The Canadian domestic bond prices strengthened for the second straight day on Friday as the retail sales weakness prompted buying after several weeks of declines.
Government debt prices gained ground on the retail sales report, but, with a technically driven rally boosting US treasuries sharply, US-Canada yield spreads narrowed.
Gains were capped partly because the August retail figures were only the fourth monthly drop in 20 months, while the Bank of Canada's rate hike this week and subsequent comments have cemented expectations of continued monetary tightening.
Rate hikes generally drive bond prices lower, as their fixed payments look less attractive when compared with higher yields on short-term investments.
It was the second straight day of price gains, but that followed about seven weeks of declines as the Bank of Canada sounded a more hawkish tone.
In addition to next week's data, Bank of Canada Governor David Dodge and Deputy Governor Paul Jenkins will appear before a Senate banking committee on Wednesday to talk about the Monetary Policy Report.

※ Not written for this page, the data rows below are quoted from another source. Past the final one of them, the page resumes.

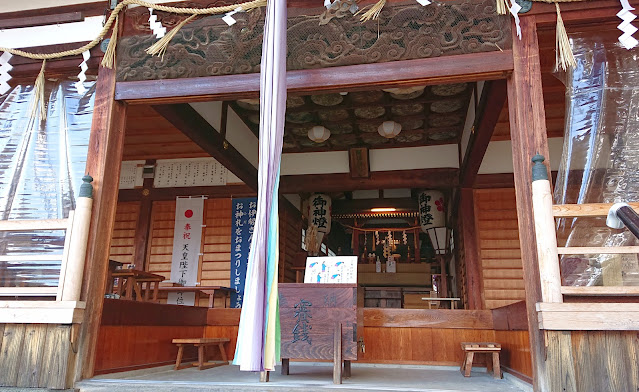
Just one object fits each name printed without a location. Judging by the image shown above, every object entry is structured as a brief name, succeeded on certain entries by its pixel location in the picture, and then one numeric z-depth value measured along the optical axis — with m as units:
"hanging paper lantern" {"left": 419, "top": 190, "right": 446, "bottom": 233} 9.41
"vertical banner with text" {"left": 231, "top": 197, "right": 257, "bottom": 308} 7.70
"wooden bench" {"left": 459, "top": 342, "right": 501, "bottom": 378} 4.63
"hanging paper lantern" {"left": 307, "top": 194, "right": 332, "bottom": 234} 9.74
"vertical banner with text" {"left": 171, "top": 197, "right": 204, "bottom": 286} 7.89
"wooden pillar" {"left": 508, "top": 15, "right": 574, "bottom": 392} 2.80
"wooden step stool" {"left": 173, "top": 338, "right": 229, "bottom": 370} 4.79
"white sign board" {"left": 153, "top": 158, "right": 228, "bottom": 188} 8.30
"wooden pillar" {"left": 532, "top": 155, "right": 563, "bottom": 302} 2.88
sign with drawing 4.17
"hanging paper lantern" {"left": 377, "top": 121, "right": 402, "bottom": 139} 6.95
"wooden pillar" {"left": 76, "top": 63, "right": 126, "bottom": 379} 3.48
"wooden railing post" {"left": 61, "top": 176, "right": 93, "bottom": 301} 3.44
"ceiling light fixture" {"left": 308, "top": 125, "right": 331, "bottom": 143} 7.13
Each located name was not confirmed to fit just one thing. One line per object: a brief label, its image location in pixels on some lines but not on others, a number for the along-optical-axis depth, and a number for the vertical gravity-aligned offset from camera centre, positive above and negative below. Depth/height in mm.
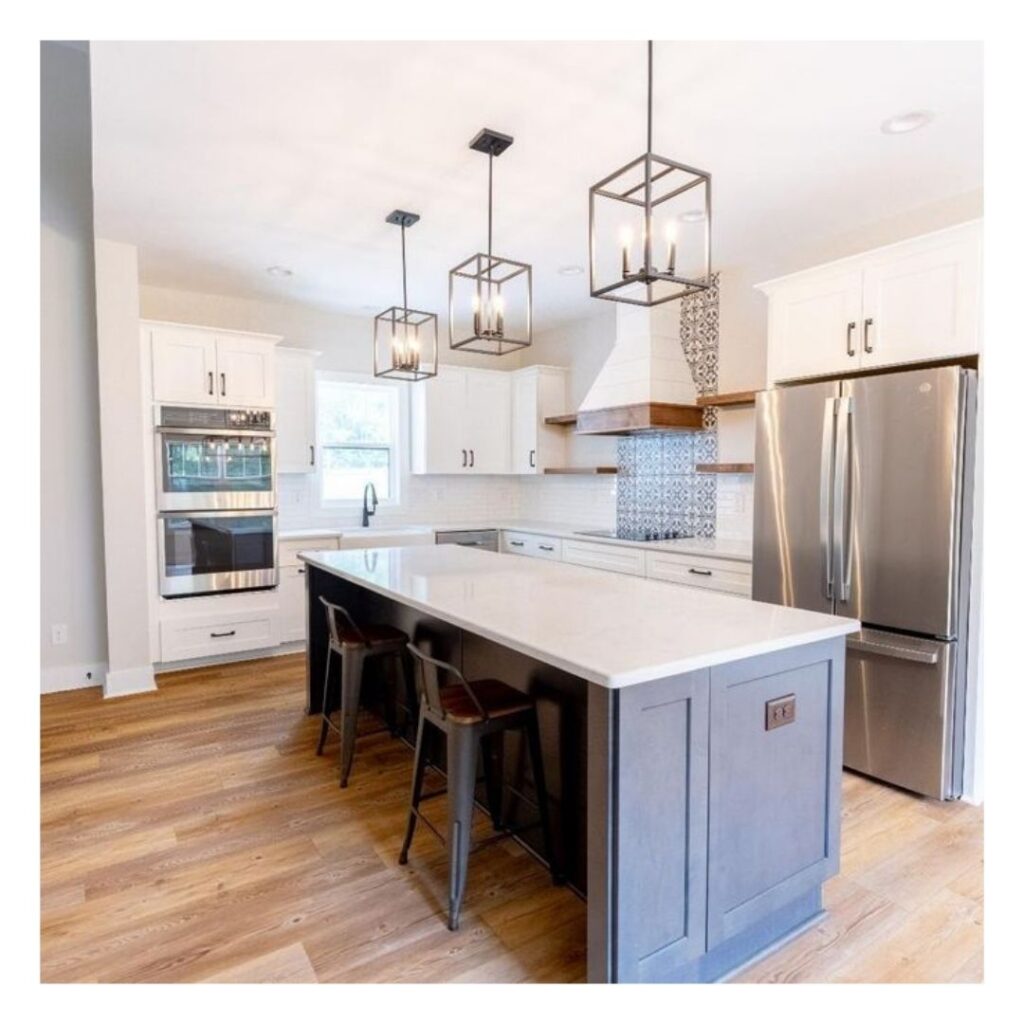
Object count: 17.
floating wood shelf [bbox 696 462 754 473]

The two-year bond rose 2 Canadian cents to C$98.54 to yield 3.479 percent, while the 10-year bond climbed 26 Canadian cents to C$103.73 to yield 4.027 percent.
The yield spread between the two-year and 10-year bond moved to 54.8 basis points from 57.1 at the previous close.
The 30-year bond gained 65 Canadian cents to C$113.04 to yield 4.246 percent. In the United States, the 30-year treasury yielded 4.601 percent.
The three-month when-issued T-bill yielded 3.08 percent, up from 3.07 percent at the previous close.